Piper’s next observation was that cold love involves betraying one another, saying that “the effect of this coldness is that brother betrays brother.”
“That hate is the final outcome of hypocritical love — just the shell of love where the warmth has gone out, and ice has come in, and the upshot is no longer just hypocritical love but rather hate that betrays brother to brother,” continued Piper.
The third observation involved the theologian linking cold love to lawlessness, reasoning that “this upsurge of cold, hypocritical love that eventually betrays a brother is owing to the increase of lawlessness.”
“The root of this growing coldness of love in the church toward each other is a deep hostility to authority. That’s my interpretation of lawlessness: a deep hostility to authority, especially God’s authority,” he explained.

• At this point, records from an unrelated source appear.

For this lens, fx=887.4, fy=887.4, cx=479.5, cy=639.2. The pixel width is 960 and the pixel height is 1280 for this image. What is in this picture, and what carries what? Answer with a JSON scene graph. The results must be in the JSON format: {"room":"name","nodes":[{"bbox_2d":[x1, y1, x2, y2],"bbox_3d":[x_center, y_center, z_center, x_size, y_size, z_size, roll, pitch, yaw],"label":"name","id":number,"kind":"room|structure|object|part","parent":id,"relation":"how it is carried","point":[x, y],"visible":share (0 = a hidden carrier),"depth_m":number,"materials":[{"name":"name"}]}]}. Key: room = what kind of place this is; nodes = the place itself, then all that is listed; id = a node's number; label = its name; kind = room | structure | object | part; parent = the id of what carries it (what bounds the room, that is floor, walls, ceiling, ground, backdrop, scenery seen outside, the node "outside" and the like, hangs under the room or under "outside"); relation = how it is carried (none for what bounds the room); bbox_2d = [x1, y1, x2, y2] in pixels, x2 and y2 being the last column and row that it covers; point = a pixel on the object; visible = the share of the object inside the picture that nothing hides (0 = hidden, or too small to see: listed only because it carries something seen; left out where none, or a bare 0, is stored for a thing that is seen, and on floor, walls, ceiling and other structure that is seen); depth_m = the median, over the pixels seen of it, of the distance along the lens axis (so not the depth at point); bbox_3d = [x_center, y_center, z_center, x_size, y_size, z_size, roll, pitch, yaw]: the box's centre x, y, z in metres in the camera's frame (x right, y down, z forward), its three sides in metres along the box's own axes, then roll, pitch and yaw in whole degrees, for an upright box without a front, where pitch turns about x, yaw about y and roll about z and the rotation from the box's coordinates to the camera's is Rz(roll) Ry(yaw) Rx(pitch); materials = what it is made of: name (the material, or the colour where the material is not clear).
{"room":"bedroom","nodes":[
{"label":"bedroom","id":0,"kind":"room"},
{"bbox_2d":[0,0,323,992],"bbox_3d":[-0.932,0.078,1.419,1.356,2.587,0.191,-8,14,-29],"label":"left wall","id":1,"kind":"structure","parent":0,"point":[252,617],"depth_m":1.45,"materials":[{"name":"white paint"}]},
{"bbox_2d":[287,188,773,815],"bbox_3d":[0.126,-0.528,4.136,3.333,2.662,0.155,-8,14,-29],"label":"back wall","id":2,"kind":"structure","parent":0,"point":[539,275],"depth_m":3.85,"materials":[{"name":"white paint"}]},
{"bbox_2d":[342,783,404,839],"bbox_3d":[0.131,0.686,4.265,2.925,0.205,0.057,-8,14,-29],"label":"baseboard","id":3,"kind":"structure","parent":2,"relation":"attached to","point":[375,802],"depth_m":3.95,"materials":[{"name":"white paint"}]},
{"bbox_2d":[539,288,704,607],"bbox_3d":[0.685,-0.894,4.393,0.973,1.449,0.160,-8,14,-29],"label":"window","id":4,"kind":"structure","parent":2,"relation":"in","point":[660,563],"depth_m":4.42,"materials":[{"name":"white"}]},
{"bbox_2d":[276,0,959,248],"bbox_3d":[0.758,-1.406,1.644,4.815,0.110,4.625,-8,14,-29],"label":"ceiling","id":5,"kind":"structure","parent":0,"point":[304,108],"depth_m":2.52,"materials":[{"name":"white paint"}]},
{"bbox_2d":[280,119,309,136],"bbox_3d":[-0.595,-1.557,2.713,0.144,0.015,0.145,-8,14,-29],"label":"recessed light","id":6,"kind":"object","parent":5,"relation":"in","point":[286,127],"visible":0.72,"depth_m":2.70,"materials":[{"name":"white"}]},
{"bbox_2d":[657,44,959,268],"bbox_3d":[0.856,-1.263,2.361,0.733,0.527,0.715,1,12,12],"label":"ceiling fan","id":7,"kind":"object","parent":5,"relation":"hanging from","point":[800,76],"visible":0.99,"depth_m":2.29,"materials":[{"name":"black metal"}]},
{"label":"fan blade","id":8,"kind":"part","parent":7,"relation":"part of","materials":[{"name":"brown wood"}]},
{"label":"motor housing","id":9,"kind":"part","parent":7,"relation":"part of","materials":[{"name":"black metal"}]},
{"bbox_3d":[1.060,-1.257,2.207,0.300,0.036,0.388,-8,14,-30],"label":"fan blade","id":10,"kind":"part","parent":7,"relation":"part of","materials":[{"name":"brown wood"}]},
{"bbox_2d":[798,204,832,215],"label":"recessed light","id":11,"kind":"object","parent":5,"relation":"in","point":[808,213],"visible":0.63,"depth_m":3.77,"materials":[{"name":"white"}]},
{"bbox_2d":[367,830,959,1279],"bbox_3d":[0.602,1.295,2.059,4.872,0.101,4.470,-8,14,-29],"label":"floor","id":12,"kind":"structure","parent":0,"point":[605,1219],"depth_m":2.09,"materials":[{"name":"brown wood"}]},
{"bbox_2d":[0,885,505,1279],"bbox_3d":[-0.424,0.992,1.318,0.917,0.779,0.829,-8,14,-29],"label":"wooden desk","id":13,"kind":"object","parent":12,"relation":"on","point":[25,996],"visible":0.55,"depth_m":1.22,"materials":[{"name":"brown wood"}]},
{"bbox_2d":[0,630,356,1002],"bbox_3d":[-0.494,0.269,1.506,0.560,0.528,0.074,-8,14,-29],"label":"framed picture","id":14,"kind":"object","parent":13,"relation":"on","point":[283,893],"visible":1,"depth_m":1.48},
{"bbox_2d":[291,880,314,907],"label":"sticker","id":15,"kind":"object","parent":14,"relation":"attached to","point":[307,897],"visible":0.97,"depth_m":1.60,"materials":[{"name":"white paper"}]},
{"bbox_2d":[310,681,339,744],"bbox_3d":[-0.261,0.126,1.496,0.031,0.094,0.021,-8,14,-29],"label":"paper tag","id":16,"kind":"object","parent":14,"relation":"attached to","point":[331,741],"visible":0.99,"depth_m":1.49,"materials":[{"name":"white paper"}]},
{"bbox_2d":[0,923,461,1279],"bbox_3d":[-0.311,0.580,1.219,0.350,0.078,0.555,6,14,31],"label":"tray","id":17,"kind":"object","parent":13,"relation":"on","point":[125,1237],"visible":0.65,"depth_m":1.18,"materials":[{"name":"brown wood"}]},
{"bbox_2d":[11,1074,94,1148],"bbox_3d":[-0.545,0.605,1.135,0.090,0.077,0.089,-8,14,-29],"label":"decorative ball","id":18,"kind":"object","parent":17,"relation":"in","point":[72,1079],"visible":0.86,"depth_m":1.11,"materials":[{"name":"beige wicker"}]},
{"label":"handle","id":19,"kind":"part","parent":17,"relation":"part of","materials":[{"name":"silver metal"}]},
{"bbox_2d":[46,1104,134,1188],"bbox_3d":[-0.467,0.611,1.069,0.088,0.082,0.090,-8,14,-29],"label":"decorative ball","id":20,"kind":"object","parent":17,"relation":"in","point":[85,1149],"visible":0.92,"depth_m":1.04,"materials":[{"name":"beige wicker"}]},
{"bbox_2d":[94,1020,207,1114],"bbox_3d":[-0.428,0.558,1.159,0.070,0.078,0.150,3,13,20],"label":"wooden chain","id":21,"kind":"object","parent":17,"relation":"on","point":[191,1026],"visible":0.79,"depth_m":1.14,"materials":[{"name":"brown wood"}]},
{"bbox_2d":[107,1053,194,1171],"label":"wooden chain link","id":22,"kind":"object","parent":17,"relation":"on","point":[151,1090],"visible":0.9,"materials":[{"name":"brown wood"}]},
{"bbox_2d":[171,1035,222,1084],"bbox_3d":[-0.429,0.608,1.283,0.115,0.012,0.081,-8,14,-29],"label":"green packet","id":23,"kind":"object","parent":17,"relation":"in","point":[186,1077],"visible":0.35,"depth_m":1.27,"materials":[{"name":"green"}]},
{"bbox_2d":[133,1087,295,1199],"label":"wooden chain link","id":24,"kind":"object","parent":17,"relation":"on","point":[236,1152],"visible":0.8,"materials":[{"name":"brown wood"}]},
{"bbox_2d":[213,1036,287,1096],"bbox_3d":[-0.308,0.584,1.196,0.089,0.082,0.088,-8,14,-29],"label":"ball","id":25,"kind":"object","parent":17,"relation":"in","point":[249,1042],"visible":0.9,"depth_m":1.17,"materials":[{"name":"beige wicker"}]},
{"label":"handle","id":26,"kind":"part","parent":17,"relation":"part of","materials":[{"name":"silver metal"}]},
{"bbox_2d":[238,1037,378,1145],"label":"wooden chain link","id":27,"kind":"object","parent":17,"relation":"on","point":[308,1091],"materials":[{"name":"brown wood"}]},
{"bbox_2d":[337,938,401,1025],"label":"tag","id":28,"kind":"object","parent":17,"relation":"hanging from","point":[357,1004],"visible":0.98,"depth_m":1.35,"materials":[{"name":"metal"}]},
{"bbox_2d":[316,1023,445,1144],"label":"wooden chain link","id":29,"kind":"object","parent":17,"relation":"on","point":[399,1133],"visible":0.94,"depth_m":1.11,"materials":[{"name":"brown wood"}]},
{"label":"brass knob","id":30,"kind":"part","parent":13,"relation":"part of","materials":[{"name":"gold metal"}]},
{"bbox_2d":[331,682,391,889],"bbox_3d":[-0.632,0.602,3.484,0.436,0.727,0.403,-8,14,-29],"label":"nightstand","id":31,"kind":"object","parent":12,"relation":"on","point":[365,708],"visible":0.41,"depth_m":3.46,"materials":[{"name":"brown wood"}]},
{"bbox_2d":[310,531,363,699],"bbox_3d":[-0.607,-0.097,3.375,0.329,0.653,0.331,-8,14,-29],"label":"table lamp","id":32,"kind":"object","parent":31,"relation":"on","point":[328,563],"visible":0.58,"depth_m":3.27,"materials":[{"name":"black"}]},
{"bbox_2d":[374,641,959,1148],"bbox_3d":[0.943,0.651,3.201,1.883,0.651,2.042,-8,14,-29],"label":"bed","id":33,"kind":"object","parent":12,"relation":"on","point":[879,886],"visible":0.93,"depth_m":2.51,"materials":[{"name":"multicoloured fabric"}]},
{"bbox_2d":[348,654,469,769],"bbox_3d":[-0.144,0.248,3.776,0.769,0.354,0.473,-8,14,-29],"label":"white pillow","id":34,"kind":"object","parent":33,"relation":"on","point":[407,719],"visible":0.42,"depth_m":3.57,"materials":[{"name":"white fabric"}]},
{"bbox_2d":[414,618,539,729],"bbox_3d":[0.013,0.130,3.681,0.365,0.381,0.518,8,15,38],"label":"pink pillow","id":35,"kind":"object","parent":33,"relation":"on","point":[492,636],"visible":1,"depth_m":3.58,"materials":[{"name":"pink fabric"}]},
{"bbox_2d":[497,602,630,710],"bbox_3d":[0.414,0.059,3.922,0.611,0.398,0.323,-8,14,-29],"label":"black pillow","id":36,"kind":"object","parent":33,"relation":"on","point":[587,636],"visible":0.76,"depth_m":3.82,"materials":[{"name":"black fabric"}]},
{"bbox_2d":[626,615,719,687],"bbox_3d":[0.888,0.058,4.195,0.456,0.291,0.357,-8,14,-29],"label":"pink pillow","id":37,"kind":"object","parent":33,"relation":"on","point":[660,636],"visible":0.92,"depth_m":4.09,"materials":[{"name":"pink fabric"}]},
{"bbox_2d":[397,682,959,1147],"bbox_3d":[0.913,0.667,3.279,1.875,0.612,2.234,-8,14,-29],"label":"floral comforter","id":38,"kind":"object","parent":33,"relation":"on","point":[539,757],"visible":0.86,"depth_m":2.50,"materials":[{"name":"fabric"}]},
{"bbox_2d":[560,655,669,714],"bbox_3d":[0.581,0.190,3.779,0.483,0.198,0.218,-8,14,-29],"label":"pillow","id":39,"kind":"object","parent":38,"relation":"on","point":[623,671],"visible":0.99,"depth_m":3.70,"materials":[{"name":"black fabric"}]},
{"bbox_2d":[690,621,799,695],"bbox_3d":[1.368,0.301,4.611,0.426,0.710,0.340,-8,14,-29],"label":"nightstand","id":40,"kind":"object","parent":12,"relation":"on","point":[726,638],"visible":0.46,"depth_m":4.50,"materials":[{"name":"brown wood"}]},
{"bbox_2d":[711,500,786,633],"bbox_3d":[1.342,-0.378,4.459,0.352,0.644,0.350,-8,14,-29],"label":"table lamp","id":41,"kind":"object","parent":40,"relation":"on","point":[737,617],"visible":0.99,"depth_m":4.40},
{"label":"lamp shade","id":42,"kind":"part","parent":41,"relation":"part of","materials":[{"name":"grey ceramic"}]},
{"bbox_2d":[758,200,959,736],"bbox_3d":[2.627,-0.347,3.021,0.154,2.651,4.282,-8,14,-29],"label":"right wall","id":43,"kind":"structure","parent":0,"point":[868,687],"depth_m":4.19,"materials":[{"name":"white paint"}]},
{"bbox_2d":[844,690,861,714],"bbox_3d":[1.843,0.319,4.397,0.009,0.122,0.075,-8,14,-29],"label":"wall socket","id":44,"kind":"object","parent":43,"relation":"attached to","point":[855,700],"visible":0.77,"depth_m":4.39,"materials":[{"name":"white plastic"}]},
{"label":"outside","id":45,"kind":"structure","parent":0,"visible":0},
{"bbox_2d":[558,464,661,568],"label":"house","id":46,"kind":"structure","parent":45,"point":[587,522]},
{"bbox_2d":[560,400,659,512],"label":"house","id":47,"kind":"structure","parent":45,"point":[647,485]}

“So just when anti-authoritarian lawlessness inside and outside the church seems to be reaching its fevered peak in history, Jesus will step forward and return on the clouds, and there will be a great reversal.”
Finally, the fourth observation that Piper made about cold love was that it should be resisted, adding that “we must fight against arrogance and pride and self-sufficiency.”
“Lawlessness means we want to be our own law. We don’t want anybody — especially an infallible, omnipotent God — telling us what to do,” Piper added.
“We want to create our own meaning, create our own identity, create our own rules. And when this happens, we have cut ourselves off from Christ and from the Holy Spirit — and therefore from love.”
In August, Desiring God posted an announcement by Piper that he was working on a book about the Second Coming, with the theologian explaining that he wanted to create “a modest book that people would read and be helped by concerning the Second Coming of Jesus Christ.”
“What I’ll do,” said Piper, “is take my file which I have assembled over the last months of every text in the New Testament relating to the Second Coming and I’ll just prayerfully, thoughtfully begin to read through them.”
“Taking notes about whatever the Lord impresses on me as a dimension of this reality that needs explaining and application and celebration.”
Piper called the book “a team project,” as he had Desiring God personnel help him find past articles he had written about regarding the End Times, the rapture and related issues.